The latest instalment, Fable Legends, had been in development at Lionhead Studios for more than two years and was due to be released in the spring.
Work on it will now cease, the firm said in a blog post.
The studio was founded by Peter Molyneux in 1996 and was bought by Microsoft ten years later.
Press Play Studios in Denmark, which created Max: the Curse of Brotherhood and Kalimba, will also be closed.
“These have been tough decisions and we have not made them lightly,” wrote Hanno Lemke, general manager of Microsoft Studios Europe.
“We have nothing but heartfelt thanks for the members of Lionhead and Press Play for their contributions to Xbox and gaming,” he added.
James Batchelor, editor of Develop magazine, told the BBC the closure of Lionhead would be a blow for the UK video gaming industry.
“It’s a fantastic studio,” he said.
“One that really shows a proper British sense of humour in its games – lots of talented people work there.”
But he said that deciding to halt a game like Fable Legends after so long in development is not that uncommon.
“It happens – sometimes for some reason [a studio] can’t make it the hit they want it to be. That’s the risk of development, particularly when you openly announce a game and raise expectations.”
Analysis – Adam Rosser, Game On presenter, Radio 5 Live
A year ago Fable Legends was being described by Microsoft as its ‘hero title’ for gaming on Windows 10. There’d be full cross-platform support, Xbox Live integration, and cross-play. But that’s come to a very abrupt end with the shuttering of Lionhead Studios.
And games studios never close; they are, in the language of the industry, shuttered.

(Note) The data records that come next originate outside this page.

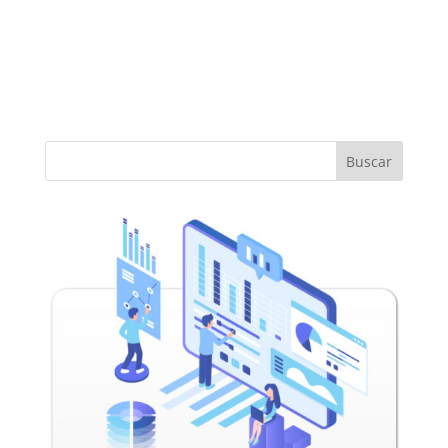
Buscar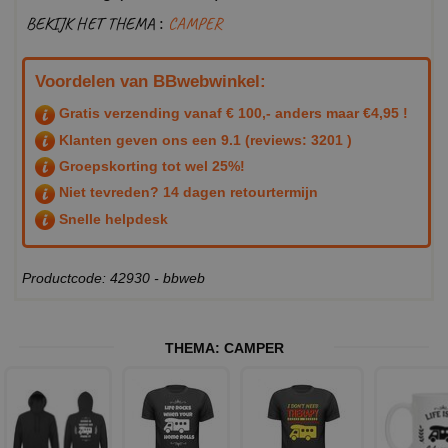
BEKIJK HET THEMA :
CAMPER
Voordelen van BBwebwinkel:
Gratis verzending vanaf € 100,- anders maar €4,95 !
Klanten geven ons een
9.1
(reviews: 3201 )
Groepskorting tot wel 25%!
Niet tevreden? 14 dagen retourtermijn
Snelle helpdesk
Productcode: 42930 - bbweb
THEMA:
CAMPER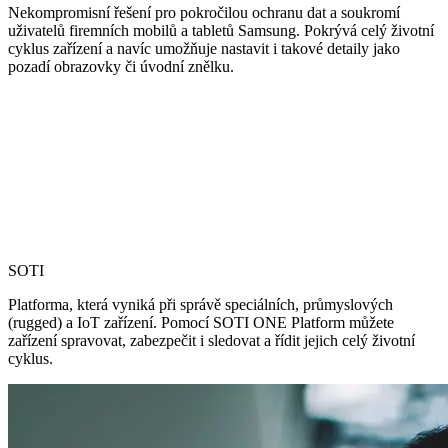
Nekompromisní řešení pro pokročilou ochranu dat a soukromí
uživatelů firemních mobilů a tabletů Samsung. Pokrývá celý životní
cyklus zařízení a navíc umožňuje nastavit i takové detaily jako
pozadí obrazovky či úvodní znělku.
SOTI
Platforma, která vyniká při správě speciálních, průmyslových
(rugged) a IoT zařízení. Pomocí SOTI ONE Platform můžete
zařízení spravovat, zabezpečit i sledovat a řídit jejich celý životní
cyklus.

It’s an ignominious end for a studio with a 20 year history but Lionhead always seemed to have a reach that exceeded its grasp. That was probably down to the influence of one of its founders, Peter Molyneux who left in 2012
Molyneux is one of the most interesting, and divisive, figures in the UK’s games industry. Depending on your point of view he was either a visionary who helped create wonderful, innovative games or a showman whose ambitions never quite came to fruition.
What is certain is that in the final assessment Lionhead will be seen as a great seedbed for British talent and that this is a sad moment for the UK industry.
However, we’ll just have to hope that the adage that two studios spring up when one closes holds true.
The news soon began to trend on social media.
“So sad to hear about Lionhead – that’s another little bit of gaming history gone,” tweeted Eurogamer’s Aoife Wilson.
“Lionhead studios have shaped my life and I’m really not prepared for them to close,” added Thom_AFC.
“This is a sad day for Lionhead, the Guildford Studio cluster and for the wider UK video games industry,” said Dr Richard Wilson, chief executive of video games industry body Tiga.
“Lionhead’s talented development workforce has made some hugely successful and iconic games over the last 20 years including Black White and the Fable franchise.
“We hope that the Lionhead team will find new work with other developers or set up new studios to repeat Lionhead’s successes.”